The previous two posts describe a longstanding limitation of Lucene graph queries, and describe an enhancement that attempts to address this limitation. This post enumerates some of the downstream possibilities that this enhancement could facilitate.

Restores functionality for index-time multi-term synonyms

This in turn allows synonym generation to incorporate contextual analysis, as opposed to query-time synonym expansion, which generally has much less context available.

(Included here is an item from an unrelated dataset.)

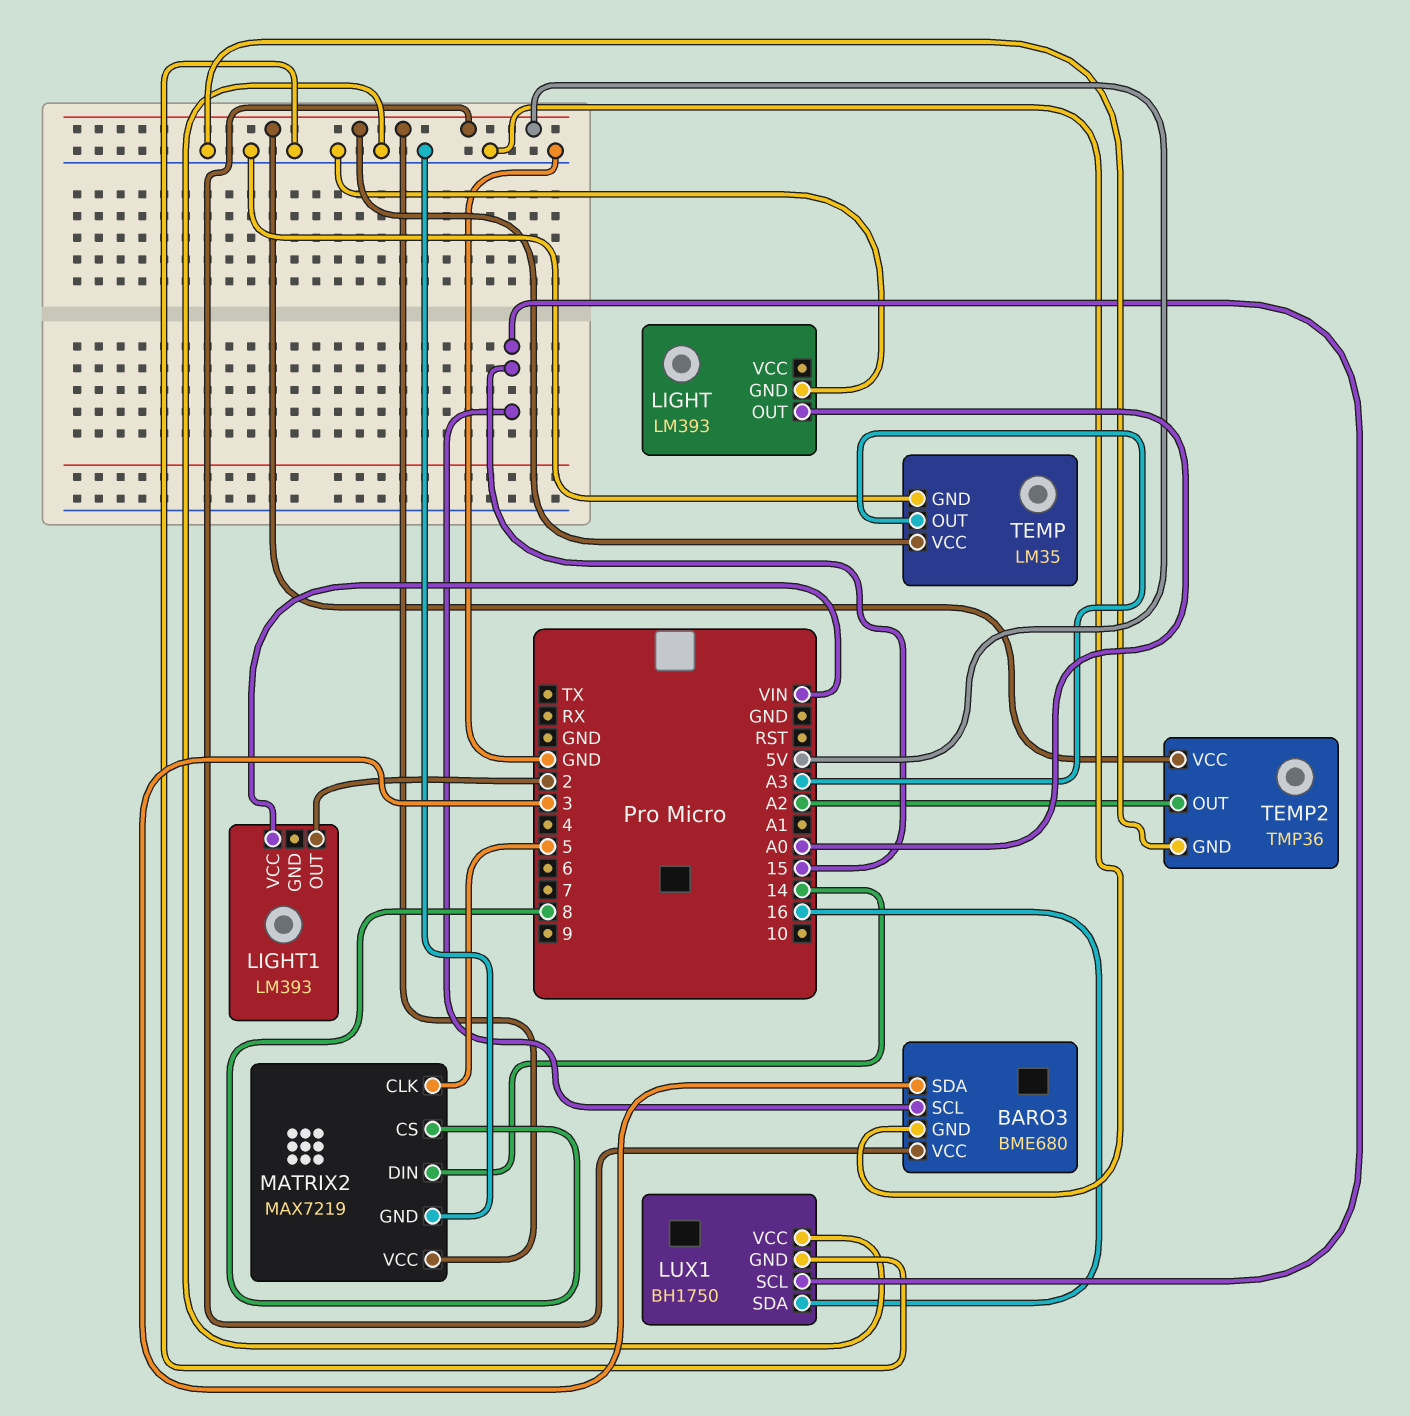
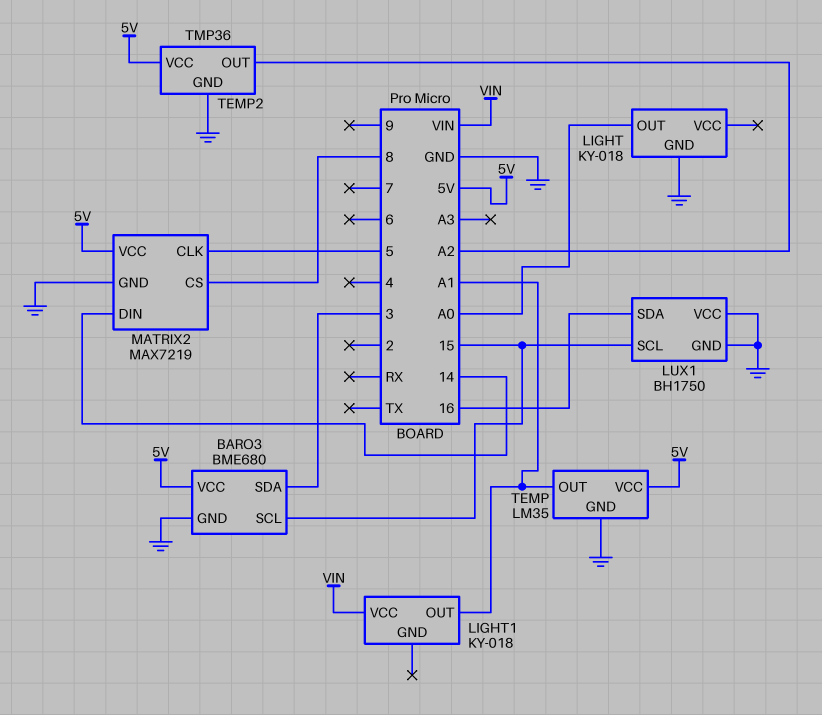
LIGHT: LM393 -> KY-018
LIGHT1: LM393 -> KY-018
LIGHT1 pin OUT: 2 -> A1
TEMP pin OUT: A3 -> A1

CJK text and orthographic variation

CJK text indexing in particular could stand to benefit from support for indexed graphs and complete graph query support. The high degree of orthographic variation, usefulness of context in synonym expansion, and common use of ngram/shingle indexing strategies could produce quite complex indexed token graphs. A complete graph query implementation should be able to accurately query over such graphs despite their complexity.

More thorough scoring

The ability to find redundant matches opens possibilities of more thorough scoring. For instance, one could score based on matches of both normalized and non-normalized terms. One could imagine other scoring applications (even without synonyms or variant forms of normalization) where match density would be inadequately represented without exploring redundant and/or overlapping matches.

Expands the potential usefulness of complex queries

Complex queries like nested SpanQuerys, complex graph queries, sloppy queries, etc. would previously have behaved unpredictably in some cases, and/or carried limitations and caveats based on assumptions in the underlying query implementation. In particular, ComplexPhraseQParser will likely behave more predictably, since it tends to construct the type of complex queries that are more likely to benefit from complete matching.

Potential non-text use cases

There are non-text use cases that can be well represented through the Spans API. Consider travel scheduling, for example: one could represent each transportation leg (a discrete flight, train, bus, etc.) as a composite term, composed of the departure and arrival locations. Departure time could be represented as startPosition, arrival time as endPosition, an entire multi-leg trip would be a “phrase”, and overlapping time windows would be “documents”.

The token graph for such a use case would be quite complex, with many overlapping tokens and large position lengths. Some interesting (and practical!) graph queries could be run over such an index, but complete matching (returning all valid matches, including redundant terms/positions) would be essential to the usefulness of the results.

There are surely other scheduling problems, and indeed probably entire other classes of problems, that could be fruitfully represented through the Lucene index, Spans API, and graph queries.